+++ Supplied records +++

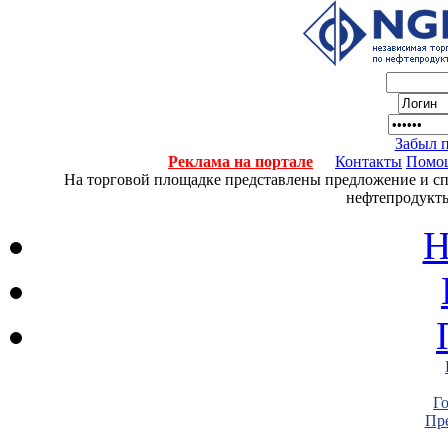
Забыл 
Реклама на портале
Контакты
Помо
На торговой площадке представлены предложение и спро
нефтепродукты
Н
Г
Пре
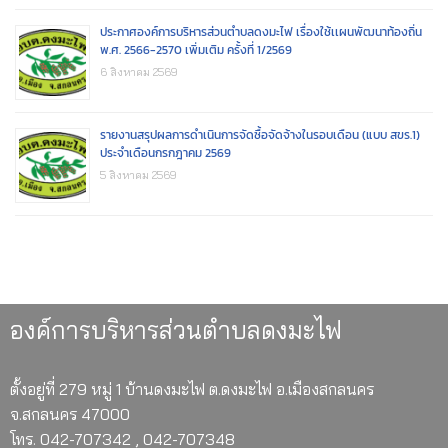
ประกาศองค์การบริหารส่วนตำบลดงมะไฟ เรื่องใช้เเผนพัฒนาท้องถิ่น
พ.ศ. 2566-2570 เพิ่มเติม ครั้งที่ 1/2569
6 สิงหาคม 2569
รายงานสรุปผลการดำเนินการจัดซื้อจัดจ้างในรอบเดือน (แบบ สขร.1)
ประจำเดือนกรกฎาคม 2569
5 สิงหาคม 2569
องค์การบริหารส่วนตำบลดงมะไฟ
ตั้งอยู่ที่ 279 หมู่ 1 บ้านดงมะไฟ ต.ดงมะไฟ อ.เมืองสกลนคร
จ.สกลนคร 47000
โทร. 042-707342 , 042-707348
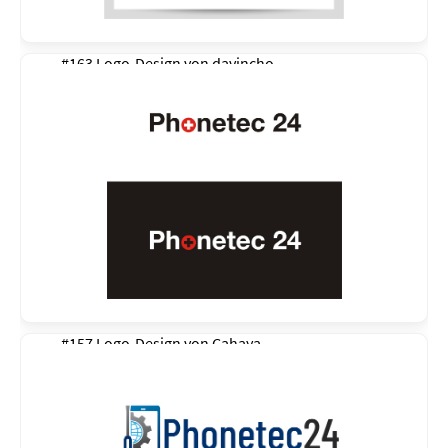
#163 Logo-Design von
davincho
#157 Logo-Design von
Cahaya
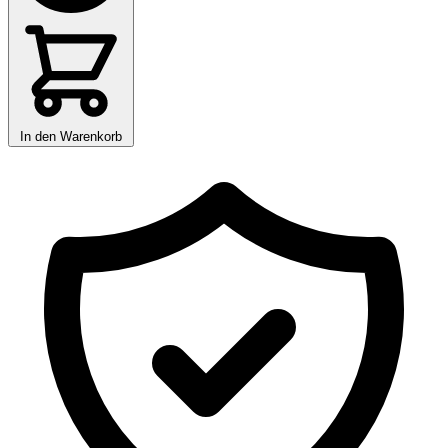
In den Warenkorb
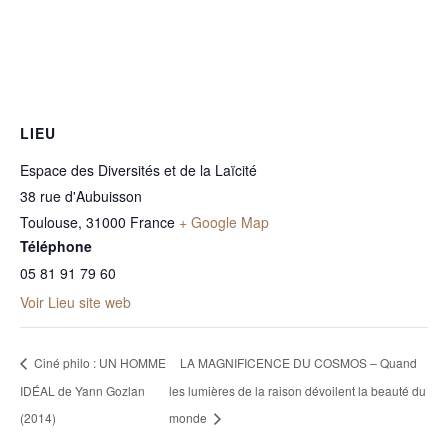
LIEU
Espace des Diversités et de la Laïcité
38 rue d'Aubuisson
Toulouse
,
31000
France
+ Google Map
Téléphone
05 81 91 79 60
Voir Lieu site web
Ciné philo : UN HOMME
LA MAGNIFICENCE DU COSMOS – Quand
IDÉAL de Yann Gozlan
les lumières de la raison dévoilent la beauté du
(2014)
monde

+++
+++ Supplied records +++

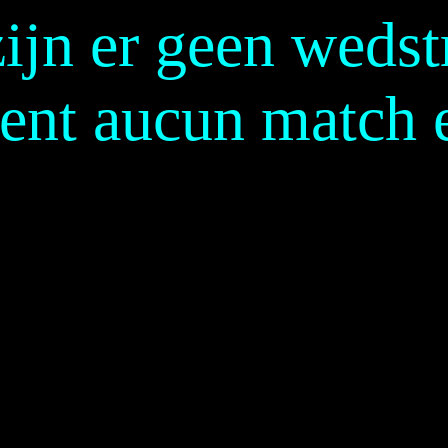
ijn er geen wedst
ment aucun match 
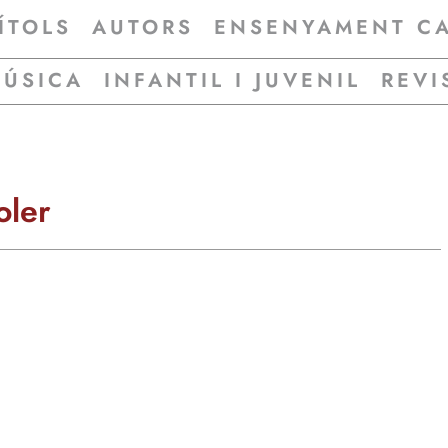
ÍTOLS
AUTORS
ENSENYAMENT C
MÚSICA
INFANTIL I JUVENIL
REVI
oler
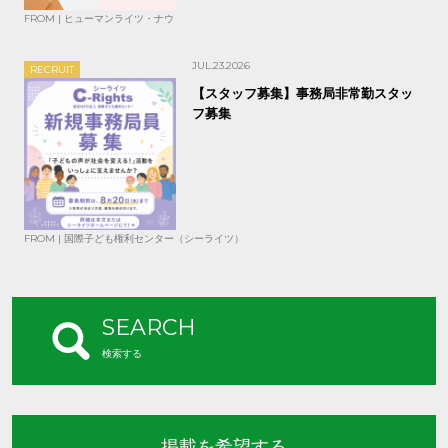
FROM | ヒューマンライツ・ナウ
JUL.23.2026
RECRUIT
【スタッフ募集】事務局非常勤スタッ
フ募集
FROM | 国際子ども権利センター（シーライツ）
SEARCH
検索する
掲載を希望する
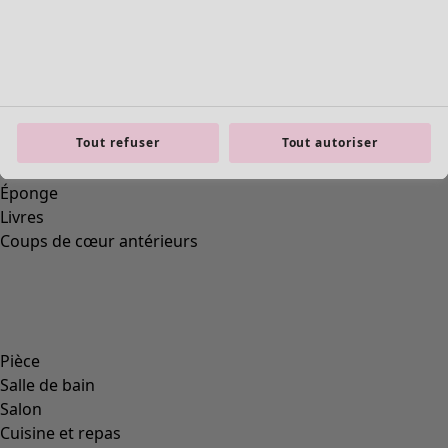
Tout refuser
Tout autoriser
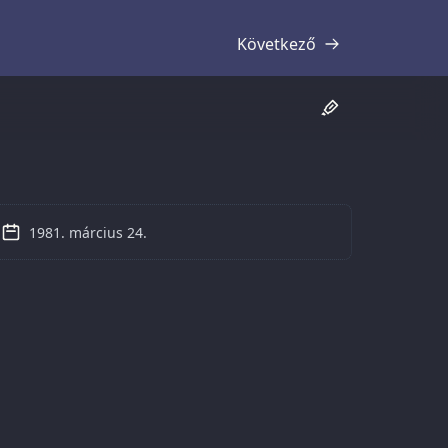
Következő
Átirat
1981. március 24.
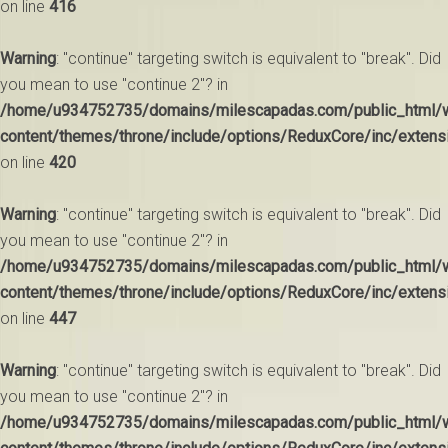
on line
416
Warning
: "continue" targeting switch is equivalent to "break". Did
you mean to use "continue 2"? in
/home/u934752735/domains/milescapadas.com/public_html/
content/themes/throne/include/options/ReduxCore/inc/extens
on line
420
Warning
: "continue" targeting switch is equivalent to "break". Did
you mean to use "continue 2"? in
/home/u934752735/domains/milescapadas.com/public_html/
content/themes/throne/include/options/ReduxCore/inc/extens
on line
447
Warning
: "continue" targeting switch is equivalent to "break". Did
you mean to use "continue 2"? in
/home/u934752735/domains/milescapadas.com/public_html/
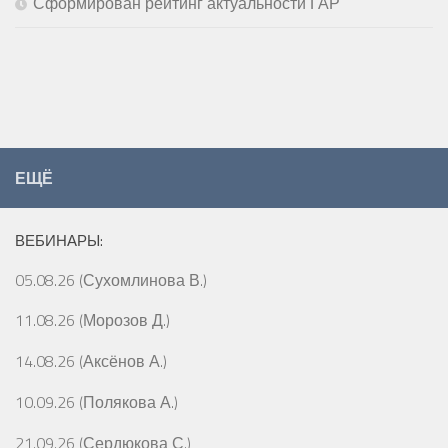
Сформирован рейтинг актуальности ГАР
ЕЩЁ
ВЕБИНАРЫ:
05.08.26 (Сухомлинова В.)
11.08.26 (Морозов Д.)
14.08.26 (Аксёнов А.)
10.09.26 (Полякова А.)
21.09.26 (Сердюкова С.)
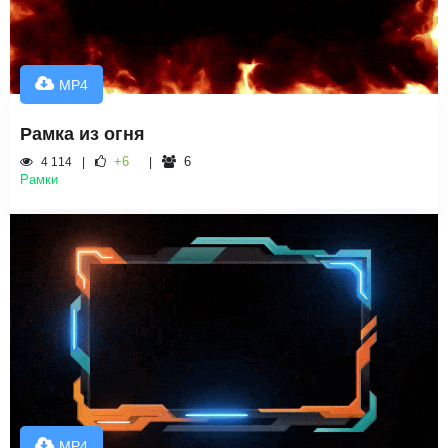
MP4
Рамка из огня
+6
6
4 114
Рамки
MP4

+++

= About this exercise =
Look through the data and show every line containing "การบร".

= Solution for this exercise =
ประกาศองค์การบริหารส่วนตำบลดงมะไฟ เรื่องใช้เเผนพัฒนาท้องถิ่น
องค์การบริหารส่วนตำบลดงมะไฟ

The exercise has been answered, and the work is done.